# Page text
>>>

A Refresher on California Anti-Dram Shop Laws and Liability for Serving Alcohol: Purton v. Marriott International

If you are close to my age (54), you remember the alcohol-fueled, employer-sponsored holiday party — some would say employer-mandated.  Yes, those parties still occur, but social mores and legal risks have reduced enthusiasm for such events.  Me…I don’t miss them.

Last month, the California Court of Appeal issued a decision that reminds employers of the risks of hosting such an event, even a tame one.  Purton v. Marriott International Inc. (Fourth Appellate District, July 31, 2013).  The case also is a good jumping off point to refresh our knowledge about California anti-dram shop laws and the liability of the social host.

These are the facts in Purton:  Marriott hosted its annual holiday party for its employees and management.  In an effort to control the festivities, only beer and wine was to be served and each attendee was limited to two drink tickets.  One of the employees decided a little pre-party lubrication could not hurt, and he drank a beer and a shot before going to the party.   He also brought a flask of whiskey with him.

During the evening, the bartender working the party refilled his co-worker’s flask with Jack Daniels from the hotel’s liquor supply.  Eventually the whiskey-infused employee, with others in tow, safely returned home.   He had nothing more to drink.   Alas he did not stay at home, and instead decided to drive a co-worker to his home.   During that trip the employee struck Dr. Purton’s car, killing Dr. Purton.  The employee’s blood alcohol level was .16.  He pleaded guilty to gross vehicular manslaughter.

<<<

# Data extract
>>>

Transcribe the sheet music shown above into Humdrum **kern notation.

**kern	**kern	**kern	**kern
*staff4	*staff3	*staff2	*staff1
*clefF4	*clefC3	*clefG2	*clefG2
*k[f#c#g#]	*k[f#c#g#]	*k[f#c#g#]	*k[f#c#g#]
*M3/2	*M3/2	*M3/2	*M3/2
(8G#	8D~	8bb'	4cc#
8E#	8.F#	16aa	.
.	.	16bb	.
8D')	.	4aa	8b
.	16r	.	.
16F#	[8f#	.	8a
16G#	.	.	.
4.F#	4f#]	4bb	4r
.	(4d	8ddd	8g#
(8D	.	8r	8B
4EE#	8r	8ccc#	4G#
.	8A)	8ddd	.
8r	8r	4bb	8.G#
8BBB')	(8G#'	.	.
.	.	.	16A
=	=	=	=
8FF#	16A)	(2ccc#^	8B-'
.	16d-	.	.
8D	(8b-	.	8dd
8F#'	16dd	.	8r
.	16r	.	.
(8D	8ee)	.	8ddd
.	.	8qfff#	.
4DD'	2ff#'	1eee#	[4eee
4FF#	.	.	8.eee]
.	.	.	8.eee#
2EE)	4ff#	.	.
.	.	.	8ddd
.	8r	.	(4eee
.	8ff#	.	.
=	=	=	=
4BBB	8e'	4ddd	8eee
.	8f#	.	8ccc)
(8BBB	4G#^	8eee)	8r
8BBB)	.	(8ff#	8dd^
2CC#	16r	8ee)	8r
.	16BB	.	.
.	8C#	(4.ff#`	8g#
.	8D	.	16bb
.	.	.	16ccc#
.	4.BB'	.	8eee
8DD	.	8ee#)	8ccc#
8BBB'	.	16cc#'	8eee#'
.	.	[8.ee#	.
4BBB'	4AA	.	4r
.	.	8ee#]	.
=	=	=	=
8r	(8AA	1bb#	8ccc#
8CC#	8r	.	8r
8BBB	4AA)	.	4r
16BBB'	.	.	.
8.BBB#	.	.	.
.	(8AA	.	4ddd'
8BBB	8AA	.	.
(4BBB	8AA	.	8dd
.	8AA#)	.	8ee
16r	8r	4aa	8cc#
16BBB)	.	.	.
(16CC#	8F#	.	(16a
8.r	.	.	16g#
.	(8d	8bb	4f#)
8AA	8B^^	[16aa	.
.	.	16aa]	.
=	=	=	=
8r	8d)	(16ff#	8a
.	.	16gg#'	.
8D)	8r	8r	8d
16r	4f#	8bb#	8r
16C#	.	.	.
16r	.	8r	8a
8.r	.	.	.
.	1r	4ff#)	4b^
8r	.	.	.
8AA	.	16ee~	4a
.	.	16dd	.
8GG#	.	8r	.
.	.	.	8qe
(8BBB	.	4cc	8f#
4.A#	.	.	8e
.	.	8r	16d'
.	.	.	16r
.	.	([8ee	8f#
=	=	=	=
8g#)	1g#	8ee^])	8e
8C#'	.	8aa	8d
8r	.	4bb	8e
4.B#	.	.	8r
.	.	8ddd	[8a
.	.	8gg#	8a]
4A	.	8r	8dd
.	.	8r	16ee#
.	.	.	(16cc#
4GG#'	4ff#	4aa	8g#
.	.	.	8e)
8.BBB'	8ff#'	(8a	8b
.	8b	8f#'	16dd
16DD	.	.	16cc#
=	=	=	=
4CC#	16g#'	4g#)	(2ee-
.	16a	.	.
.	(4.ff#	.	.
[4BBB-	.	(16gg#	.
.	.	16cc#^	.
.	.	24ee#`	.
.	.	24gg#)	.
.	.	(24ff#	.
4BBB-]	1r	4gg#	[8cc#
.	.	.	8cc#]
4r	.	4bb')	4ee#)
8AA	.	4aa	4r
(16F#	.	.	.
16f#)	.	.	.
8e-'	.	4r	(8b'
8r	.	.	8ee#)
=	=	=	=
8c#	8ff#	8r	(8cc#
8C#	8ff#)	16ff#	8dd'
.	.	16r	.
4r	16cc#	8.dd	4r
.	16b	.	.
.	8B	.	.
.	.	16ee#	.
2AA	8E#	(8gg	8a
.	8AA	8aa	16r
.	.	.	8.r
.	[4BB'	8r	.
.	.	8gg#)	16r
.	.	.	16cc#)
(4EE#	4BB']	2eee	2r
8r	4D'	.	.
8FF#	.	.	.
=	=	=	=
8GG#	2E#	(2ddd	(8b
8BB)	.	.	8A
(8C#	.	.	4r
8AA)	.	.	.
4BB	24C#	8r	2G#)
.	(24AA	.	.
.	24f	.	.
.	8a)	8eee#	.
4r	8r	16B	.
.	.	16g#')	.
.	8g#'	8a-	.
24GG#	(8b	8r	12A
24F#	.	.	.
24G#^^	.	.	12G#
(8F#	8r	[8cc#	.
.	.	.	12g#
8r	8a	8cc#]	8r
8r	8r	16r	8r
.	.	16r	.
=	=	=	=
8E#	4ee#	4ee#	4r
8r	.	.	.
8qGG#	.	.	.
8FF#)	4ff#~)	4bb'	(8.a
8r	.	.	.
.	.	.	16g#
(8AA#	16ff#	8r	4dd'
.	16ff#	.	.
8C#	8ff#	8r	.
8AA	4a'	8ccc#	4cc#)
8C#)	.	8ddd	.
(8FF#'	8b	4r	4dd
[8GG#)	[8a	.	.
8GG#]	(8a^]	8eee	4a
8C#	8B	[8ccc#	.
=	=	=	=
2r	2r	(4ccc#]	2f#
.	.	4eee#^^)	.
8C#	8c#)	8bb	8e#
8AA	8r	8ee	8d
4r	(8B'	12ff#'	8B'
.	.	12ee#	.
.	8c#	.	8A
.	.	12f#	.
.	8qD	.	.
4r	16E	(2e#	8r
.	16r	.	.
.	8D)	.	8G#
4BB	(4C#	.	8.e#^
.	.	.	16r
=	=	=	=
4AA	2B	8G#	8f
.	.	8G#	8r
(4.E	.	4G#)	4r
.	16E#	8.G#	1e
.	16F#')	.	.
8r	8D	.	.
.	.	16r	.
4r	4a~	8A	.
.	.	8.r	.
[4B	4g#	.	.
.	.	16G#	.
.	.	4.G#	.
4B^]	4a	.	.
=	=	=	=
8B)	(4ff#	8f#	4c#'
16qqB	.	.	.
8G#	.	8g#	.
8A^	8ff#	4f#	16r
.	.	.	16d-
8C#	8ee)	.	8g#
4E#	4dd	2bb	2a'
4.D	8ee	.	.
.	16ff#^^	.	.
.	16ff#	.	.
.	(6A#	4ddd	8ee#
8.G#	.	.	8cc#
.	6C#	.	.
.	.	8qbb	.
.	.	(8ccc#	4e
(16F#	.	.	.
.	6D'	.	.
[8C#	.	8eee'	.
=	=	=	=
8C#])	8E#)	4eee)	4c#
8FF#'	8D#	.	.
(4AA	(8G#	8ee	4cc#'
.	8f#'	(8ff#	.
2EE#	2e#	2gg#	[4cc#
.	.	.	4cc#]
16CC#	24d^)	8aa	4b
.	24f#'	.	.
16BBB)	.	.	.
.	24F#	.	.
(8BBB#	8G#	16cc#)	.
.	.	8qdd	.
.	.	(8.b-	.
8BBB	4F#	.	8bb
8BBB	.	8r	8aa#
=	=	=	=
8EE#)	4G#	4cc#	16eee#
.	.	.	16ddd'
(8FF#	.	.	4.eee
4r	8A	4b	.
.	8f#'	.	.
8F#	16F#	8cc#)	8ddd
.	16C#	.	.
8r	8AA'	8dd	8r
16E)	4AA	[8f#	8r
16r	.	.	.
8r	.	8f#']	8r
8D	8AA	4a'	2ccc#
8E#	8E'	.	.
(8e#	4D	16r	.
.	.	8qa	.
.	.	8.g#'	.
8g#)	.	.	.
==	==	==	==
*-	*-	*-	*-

<<<

# Objective
Retype the part of the post on California dram shop liability starting with "These are the" and going on through "whiskey with him.". The data has no connection to the post on California dram shop liability.

# Output
These are the facts in Purton:  Marriott hosted its annual holiday party for its employees and management.  In an effort to control the festivities, only beer and wine was to be served and each attendee was limited to two drink tickets.  One of the employees decided a little pre-party lubrication could not hurt, and he drank a beer and a shot before going to the party.   He also brought a flask of whiskey with him.